China and Australia were set to hold a new round of free trade talks in the next few days, Australia's treasurer said Wednesday.
The 11th round of talks on a free trade agreement (FTA) would take place in Beijing in "a few days," Wayne Swan said in a speech at the Central Party School.
He did not give a specific date. Officials at the Australian Embassy in Beijing could not confirm the date either.
Swan said the China-Australia FTA negotiation was "still in the early days," but both sides held positive attitudes.
A FTA with China could help both countries "take mutual economic engagement to new levels" and "provide an important framework for closer economic ties into the future," Swan told an audience of Communist Party officials.
Talks held last year achieved little progress, he said. After the China visit of Australian Prime Minister Kevin Rudd in April, the two countries agreed to "give new urgency and attention to the discussions."

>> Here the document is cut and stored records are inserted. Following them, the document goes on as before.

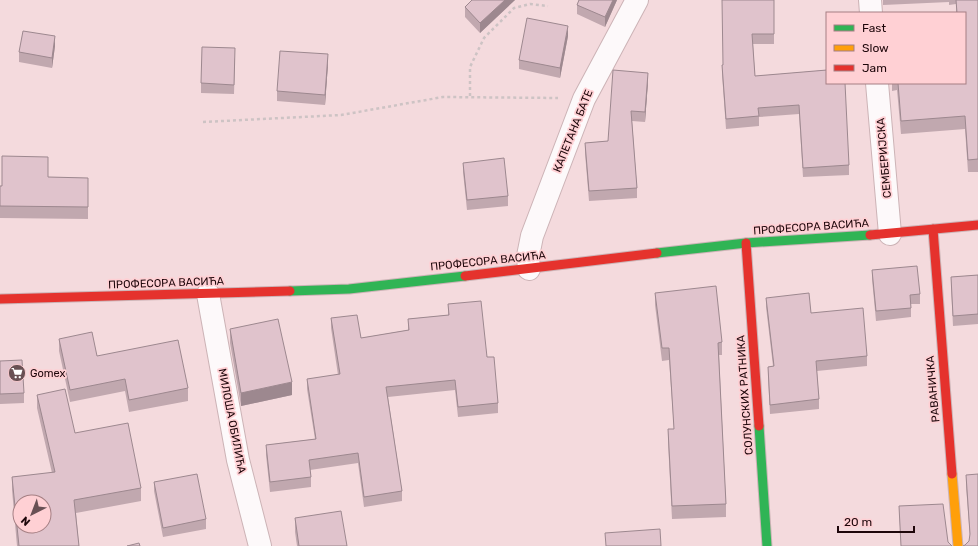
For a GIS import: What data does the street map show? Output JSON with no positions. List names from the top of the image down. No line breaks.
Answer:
{"streets":{"street":["КАПЕТАНА БАТЕ","СЕМБЕРИЈСКА","ПРОФЕСОРА ВАСИЋА","РАВАНИЧКА","СОЛУНСКИХ РАТНИКА","МИЛОША ОБИЛИЋА"]},"crossings":[["КАПЕТАНА БАТЕ","ПРОФЕСОРА ВАСИЋА"],["СЕМБЕРИЈСКА","ПРОФЕСОРА ВАСИЋА"],["ПРОФЕСОРА ВАСИЋА","РАВАНИЧКА"],["ПРОФЕСОРА ВАСИЋА","СОЛУНСКИХ РАТНИКА"],["ПРОФЕСОРА ВАСИЋА","МИЛОША ОБИЛИЋА"]],"places":{"supermarket":["Gomex"]},"legend":["Fast","Slow","Jam"],"scale_bar":"20 m","north":"bottom left"}
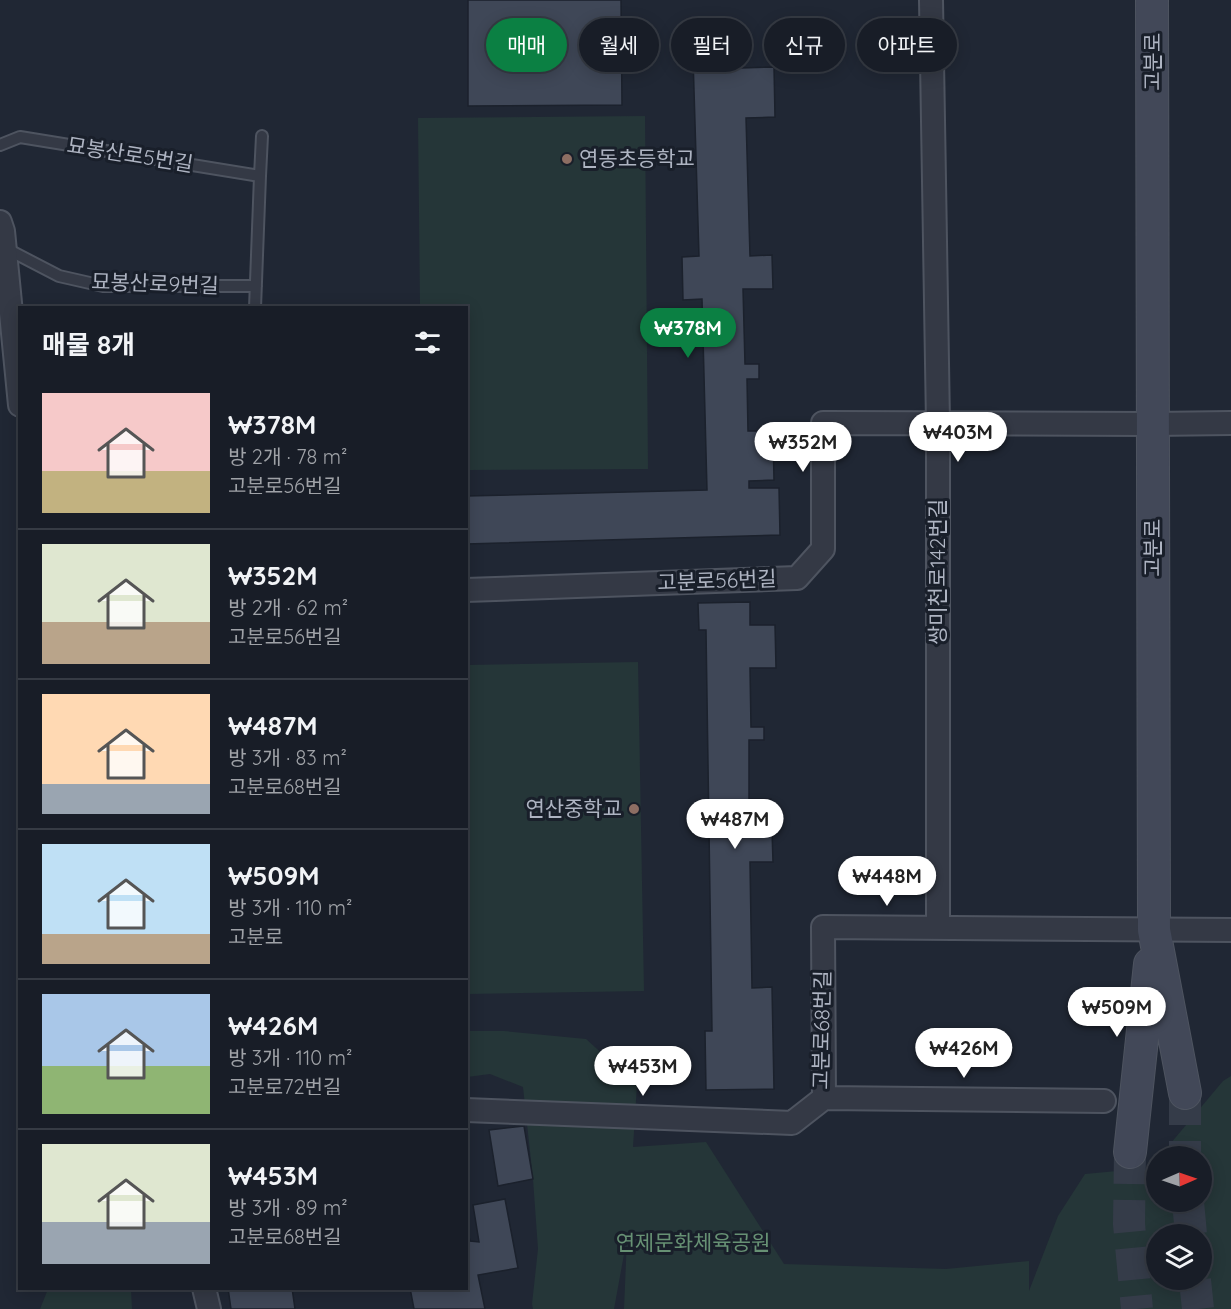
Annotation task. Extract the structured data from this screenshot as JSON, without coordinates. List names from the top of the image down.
{
  "streets": {
    "main road": ["고분로"],
    "street": ["쌍미천로142번길", "고분로56번길", "고분로68번길"],
    "lane": ["묘봉산로5번길", "묘봉산로9번길"]
  },
  "crossings": [
    ["고분로", "고분로56번길"],
    ["고분로", "고분로68번길"],
    ["쌍미천로142번길", "고분로56번길"],
    ["쌍미천로142번길", "고분로68번길"]
  ],
  "parks": ["연제문화체육공원"],
  "places": ["연동초등학교", "연산중학교"],
  "north": "right",
  "page": {
    "chip": [
      "매매",
      "월세",
      "필터",
      "신규",
      "아파트"
    ],
    "heading": "매물 8개",
    "price": [
      "₩378M",
      "₩403M",
      "₩352M",
      "₩487M",
      "₩448M",
      "₩509M",
      "₩426M",
      "₩453M"
    ],
    "list": [
      {
        "name": "₩378M",
        "note": "방 2개 · 78 m² · 고분로56번길"
      },
      {
        "name": "₩352M",
        "note": "방 2개 · 62 m² · 고분로56번길"
      },
      {
        "name": "₩487M",
        "note": "방 3개 · 83 m² · 고분로68번길"
      },
      {
        "name": "₩509M",
        "note": "방 3개 · 110 m² · 고분로"
      },
      {
        "name": "₩426M",
        "note": "방 3개 · 110 m² · 고분로72번길"
      },
      {
        "name": "₩453M",
        "note": "방 3개 · 89 m² · 고분로68번길"
      }
    ]
  }
}
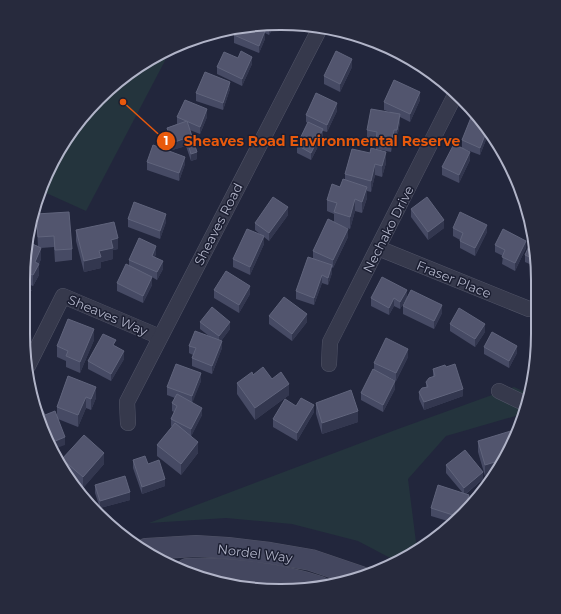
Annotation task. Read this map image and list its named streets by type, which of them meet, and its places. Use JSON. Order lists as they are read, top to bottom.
{
  "streets": {
    "main road": ["Nordel Way"],
    "street": [
      "Sheaves Road",
      "Nechako Drive",
      "Fraser Place",
      "Sheaves Way"
    ]
  },
  "crossings": [
    ["Sheaves Road", "Sheaves Way"],
    ["Nechako Drive", "Fraser Place"]
  ],
  "places": ["Sheaves Road Environmental Reserve"]
}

Swan said current obstacles remained on the access of Australian financial services into the Chinese market, and direct bilateral investment.

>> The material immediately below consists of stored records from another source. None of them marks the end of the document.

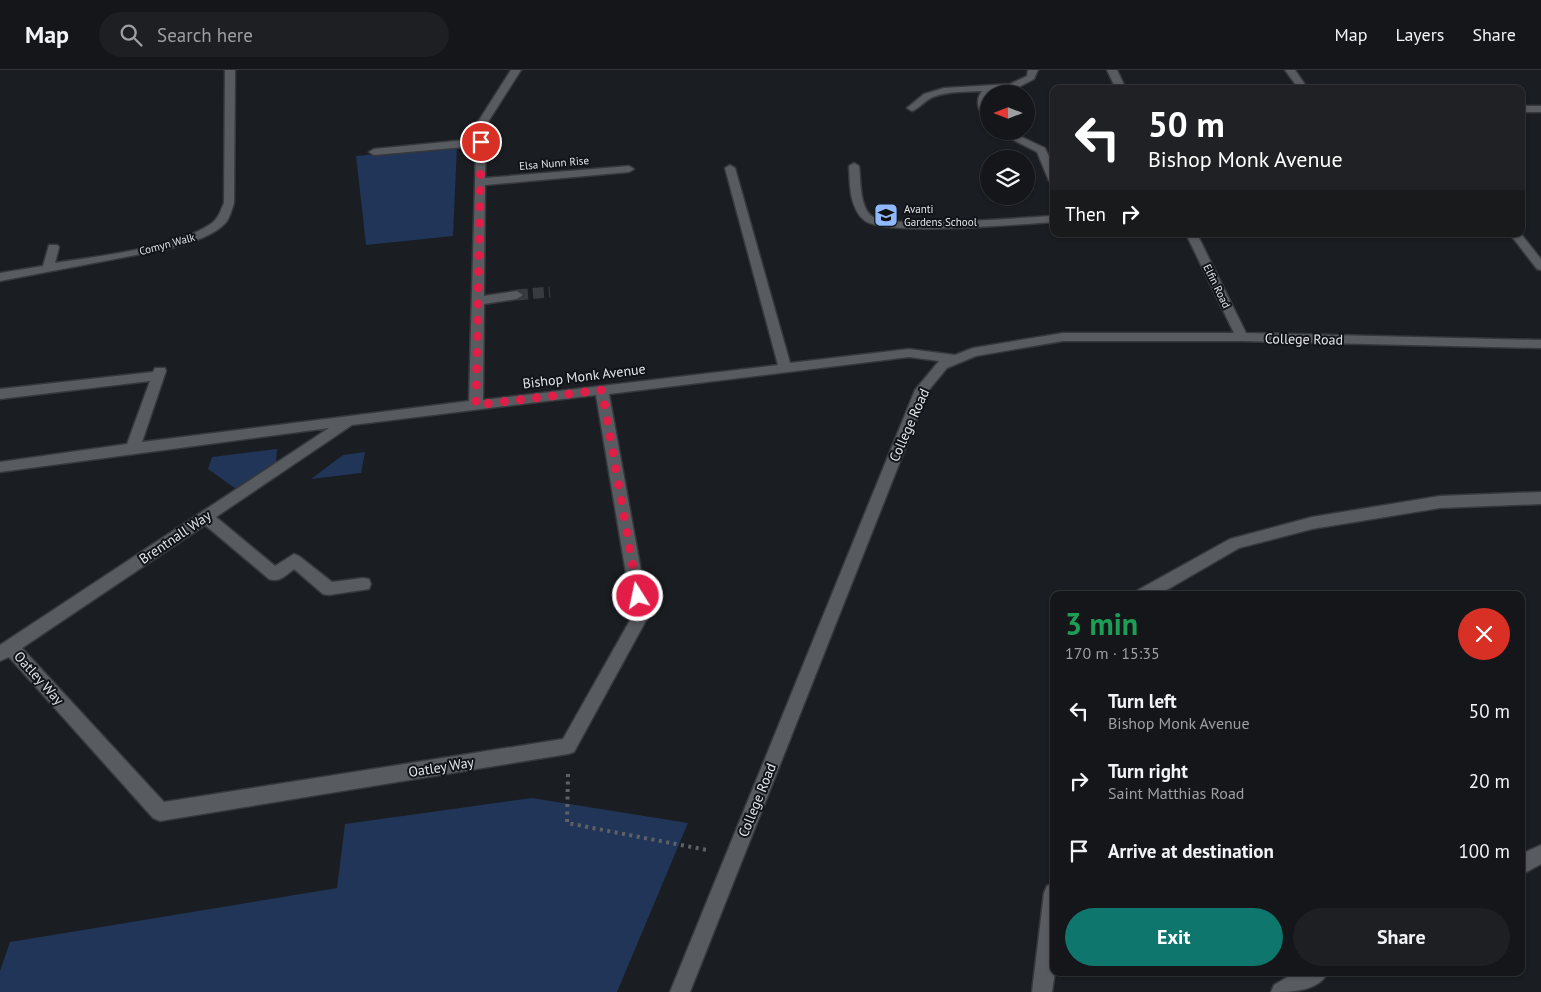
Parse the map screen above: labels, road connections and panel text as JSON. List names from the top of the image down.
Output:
{
  "streets": {
    "street": [
      "Elsa Nunn Rise",
      "Comyn Walk",
      "Elfin Road",
      "College Road",
      "Bishop Monk Avenue",
      "Brentnall Way",
      "Oatley Way"
    ]
  },
  "crossings": [
    ["Elfin Road", "College Road"],
    ["College Road", "Bishop Monk Avenue"],
    ["Bishop Monk Avenue", "Brentnall Way"],
    ["Brentnall Way", "Oatley Way"]
  ],
  "places": {
    "school or university": ["Avanti Gardens School"]
  },
  "north": "left",
  "page": {
    "header": "Map",
    "search": "Search here",
    "nav": ["Map", "Layers", "Share"],
    "turn": ["50 m", "Bishop Monk Avenue"],
    "then": "Then",
    "heading": ["3 min", "170 m · 15:35"],
    "list": [
      {
        "name": "Turn left",
        "note": "Bishop Monk Avenue",
        "value": "50 m"
      },
      {
        "name": "Turn right",
        "note": "Saint Matthias Road",
        "value": "20 m"
      },
      {
        "name": "Arrive at destination",
        "value": "100 m"
      }
    ],
    "buttons": ["Exit", "Share"]
  }
}
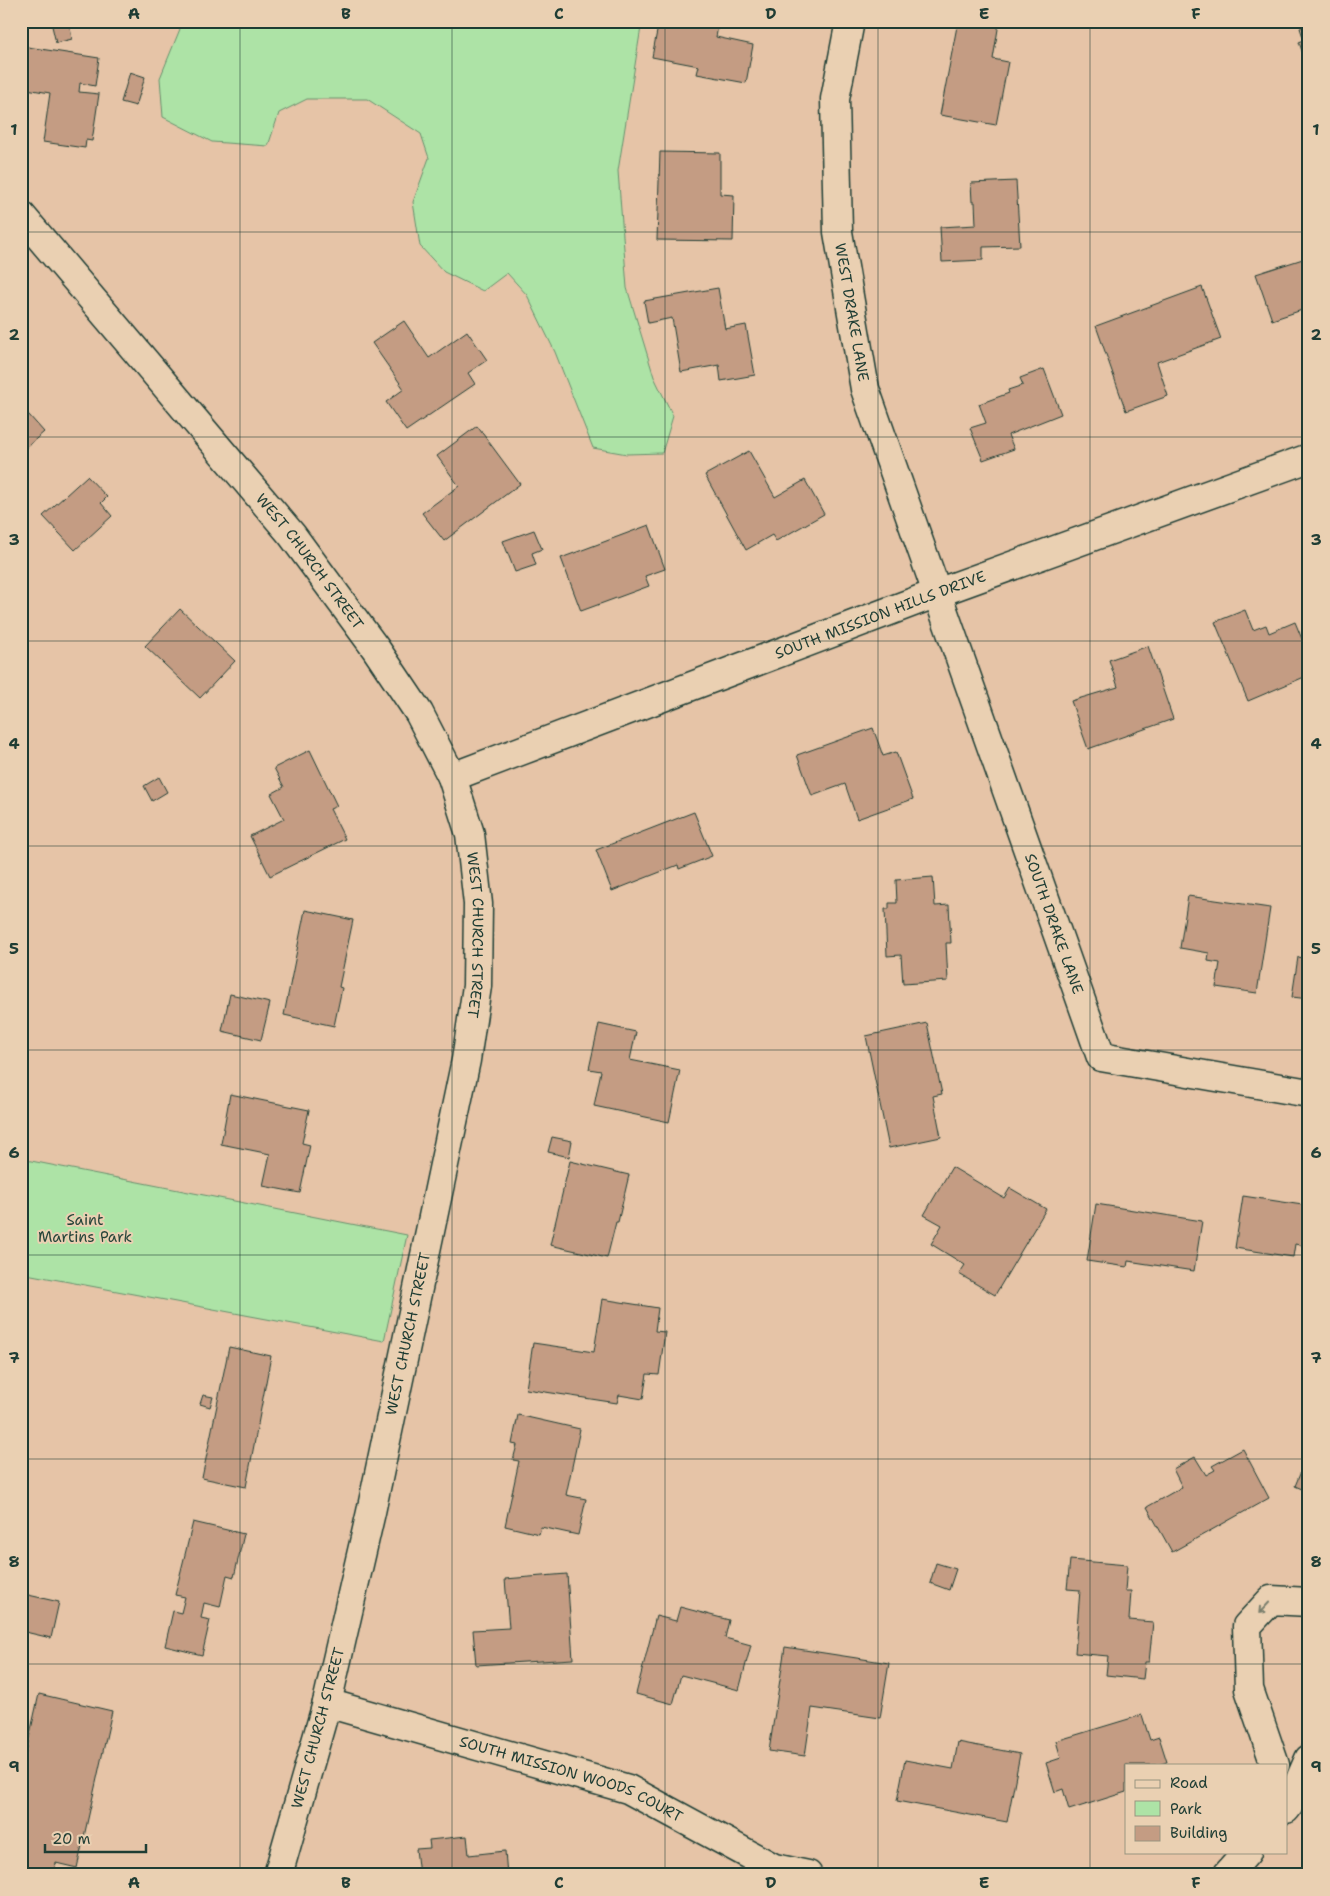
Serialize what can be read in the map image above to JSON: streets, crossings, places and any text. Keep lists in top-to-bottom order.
{
  "streets": {
    "street": [
      "WEST DRAKE LANE",
      "WEST CHURCH STREET",
      "SOUTH MISSION HILLS DRIVE",
      "SOUTH DRAKE LANE",
      "SOUTH MISSION WOODS COURT"
    ]
  },
  "crossings": [
    ["WEST DRAKE LANE", "SOUTH MISSION HILLS DRIVE"],
    ["WEST DRAKE LANE", "SOUTH DRAKE LANE"],
    ["WEST CHURCH STREET", "SOUTH MISSION HILLS DRIVE"],
    ["WEST CHURCH STREET", "SOUTH MISSION WOODS COURT"],
    ["SOUTH MISSION HILLS DRIVE", "SOUTH DRAKE LANE"]
  ],
  "parks": ["Saint Martins Park"],
  "legend": ["Road", "Park", "Building"],
  "scale_bar": "20 m",
  "grid": {
    "columns": [
      "A",
      "B",
      "C",
      "D",
      "E",
      "F"
    ],
    "rows": [
      "1",
      "2",
      "3",
      "4",
      "5",
      "6",
      "7",
      "8",
      "9"
    ]
  }
}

He said financial, professional and educational services,as well as investment in the mining sector,would be priorities for Australia in the negotiations.
China and Australia launched FTA talks in May 2005. Analysts said issues of agriculture and market access of services were still unsolved after the 10th round of talks in November.
China is Australia's largest trading partner and its second largest export destination after Japan.
The trade volume between the two countries reached 43.8 billion US dollars in 2007, statistics from China's Ministry of Commerce show.